What you should do
Each line from the one with "exigeixin a les empreses" to the final line of the data must be reproduced exactly, and no other line may appear.

Provided data
──────────

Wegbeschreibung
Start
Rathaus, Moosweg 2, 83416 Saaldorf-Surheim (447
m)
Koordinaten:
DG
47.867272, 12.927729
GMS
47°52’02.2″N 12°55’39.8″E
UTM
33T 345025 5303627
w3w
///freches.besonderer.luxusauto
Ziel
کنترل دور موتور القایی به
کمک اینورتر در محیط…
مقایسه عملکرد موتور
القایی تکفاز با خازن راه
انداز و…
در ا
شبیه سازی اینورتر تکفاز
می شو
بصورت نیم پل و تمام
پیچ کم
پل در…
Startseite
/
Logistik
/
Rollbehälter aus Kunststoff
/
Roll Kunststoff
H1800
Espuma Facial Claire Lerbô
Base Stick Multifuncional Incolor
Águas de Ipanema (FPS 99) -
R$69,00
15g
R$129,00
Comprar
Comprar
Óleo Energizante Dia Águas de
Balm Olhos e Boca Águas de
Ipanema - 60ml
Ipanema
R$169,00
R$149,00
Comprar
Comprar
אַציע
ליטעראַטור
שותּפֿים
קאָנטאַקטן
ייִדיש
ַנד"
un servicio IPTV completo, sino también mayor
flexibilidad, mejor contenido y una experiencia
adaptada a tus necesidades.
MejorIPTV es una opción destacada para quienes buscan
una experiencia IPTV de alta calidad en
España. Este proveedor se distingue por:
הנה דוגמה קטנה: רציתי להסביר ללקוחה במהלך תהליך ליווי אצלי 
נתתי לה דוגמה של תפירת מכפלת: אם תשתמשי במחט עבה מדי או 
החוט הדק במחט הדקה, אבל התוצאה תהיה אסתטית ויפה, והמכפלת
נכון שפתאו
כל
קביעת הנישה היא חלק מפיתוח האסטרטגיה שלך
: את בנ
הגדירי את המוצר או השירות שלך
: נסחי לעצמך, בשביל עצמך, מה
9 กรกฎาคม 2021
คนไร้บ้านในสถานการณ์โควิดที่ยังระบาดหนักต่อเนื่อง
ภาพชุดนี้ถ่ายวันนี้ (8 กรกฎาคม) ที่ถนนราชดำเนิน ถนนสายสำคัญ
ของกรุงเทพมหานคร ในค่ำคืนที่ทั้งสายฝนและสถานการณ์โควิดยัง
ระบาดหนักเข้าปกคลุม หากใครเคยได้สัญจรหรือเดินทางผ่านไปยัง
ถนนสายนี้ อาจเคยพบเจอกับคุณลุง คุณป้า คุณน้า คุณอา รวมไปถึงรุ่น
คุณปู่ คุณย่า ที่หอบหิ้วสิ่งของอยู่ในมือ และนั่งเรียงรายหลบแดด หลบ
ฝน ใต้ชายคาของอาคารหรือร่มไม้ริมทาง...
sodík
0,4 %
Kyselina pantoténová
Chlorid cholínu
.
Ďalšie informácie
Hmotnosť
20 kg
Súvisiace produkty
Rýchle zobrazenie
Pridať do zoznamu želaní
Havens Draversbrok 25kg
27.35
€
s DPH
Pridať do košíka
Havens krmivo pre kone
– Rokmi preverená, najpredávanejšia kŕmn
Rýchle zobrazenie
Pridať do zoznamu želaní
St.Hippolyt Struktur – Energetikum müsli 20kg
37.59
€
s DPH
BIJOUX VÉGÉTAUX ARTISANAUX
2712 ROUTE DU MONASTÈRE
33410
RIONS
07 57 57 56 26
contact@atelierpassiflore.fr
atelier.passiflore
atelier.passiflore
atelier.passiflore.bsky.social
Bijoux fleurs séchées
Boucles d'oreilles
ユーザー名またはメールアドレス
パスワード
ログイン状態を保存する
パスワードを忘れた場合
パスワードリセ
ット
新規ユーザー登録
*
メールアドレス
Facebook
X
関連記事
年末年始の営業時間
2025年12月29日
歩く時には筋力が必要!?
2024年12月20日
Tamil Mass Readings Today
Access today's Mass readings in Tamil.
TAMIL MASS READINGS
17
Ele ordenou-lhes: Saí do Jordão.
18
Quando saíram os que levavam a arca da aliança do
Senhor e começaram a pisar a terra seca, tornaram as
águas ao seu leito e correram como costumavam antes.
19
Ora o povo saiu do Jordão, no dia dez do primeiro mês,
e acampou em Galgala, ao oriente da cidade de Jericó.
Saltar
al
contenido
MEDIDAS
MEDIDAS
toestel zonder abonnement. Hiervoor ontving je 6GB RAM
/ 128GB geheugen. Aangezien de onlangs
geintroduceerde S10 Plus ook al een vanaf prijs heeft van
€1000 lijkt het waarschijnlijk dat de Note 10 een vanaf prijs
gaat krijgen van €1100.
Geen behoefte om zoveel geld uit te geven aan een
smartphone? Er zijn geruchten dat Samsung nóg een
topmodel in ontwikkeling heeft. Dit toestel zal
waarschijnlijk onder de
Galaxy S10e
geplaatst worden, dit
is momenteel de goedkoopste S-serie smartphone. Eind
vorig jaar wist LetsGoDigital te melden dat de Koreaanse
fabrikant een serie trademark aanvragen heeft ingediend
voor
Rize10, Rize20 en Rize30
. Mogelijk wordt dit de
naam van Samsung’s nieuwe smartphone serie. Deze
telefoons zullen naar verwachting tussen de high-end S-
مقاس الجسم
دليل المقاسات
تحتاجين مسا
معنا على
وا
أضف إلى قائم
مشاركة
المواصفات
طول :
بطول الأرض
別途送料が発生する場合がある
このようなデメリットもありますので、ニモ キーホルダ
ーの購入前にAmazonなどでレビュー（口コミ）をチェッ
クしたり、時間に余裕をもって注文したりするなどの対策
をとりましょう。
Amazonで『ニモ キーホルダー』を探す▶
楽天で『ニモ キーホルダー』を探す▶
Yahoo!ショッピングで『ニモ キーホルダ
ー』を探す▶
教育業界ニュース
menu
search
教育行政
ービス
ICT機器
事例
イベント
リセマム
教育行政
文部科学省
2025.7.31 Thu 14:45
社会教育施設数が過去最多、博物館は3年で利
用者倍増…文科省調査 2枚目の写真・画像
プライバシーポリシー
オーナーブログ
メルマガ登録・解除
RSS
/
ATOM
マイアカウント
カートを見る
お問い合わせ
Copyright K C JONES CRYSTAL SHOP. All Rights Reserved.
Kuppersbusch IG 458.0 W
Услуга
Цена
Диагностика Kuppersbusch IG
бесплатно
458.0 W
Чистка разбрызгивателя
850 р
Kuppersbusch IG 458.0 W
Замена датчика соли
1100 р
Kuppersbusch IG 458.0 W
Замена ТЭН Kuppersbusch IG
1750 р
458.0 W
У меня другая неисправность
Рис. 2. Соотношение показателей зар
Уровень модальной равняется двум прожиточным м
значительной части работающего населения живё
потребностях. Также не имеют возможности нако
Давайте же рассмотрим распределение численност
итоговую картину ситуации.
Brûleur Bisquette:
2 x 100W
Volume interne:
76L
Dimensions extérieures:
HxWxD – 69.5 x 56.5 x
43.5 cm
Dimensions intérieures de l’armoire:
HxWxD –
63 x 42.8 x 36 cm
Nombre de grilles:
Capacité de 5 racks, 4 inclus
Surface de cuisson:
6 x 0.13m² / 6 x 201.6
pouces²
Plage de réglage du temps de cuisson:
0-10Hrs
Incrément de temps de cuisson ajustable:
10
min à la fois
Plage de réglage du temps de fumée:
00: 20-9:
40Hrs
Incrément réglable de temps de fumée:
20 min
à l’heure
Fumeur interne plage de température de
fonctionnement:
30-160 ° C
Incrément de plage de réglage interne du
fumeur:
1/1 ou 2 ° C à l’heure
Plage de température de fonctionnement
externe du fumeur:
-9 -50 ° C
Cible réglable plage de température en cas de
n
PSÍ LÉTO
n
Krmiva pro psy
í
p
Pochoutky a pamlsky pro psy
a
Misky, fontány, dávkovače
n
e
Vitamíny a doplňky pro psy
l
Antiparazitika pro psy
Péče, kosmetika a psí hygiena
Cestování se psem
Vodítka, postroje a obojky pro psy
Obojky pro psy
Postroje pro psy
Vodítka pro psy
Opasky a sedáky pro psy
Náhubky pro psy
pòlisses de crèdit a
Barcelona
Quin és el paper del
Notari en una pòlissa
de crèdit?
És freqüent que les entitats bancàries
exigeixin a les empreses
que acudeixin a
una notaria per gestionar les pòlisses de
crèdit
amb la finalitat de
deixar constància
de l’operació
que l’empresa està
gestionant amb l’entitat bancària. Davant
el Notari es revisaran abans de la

──────────

Exercise solution
exigeixin a les empreses
que acudeixin a
una notaria per gestionar les pòlisses de
crèdit
amb la finalitat de
deixar constància
de l’operació
que l’empresa està
gestionant amb l’entitat bancària. Davant
el Notari es revisaran abans de la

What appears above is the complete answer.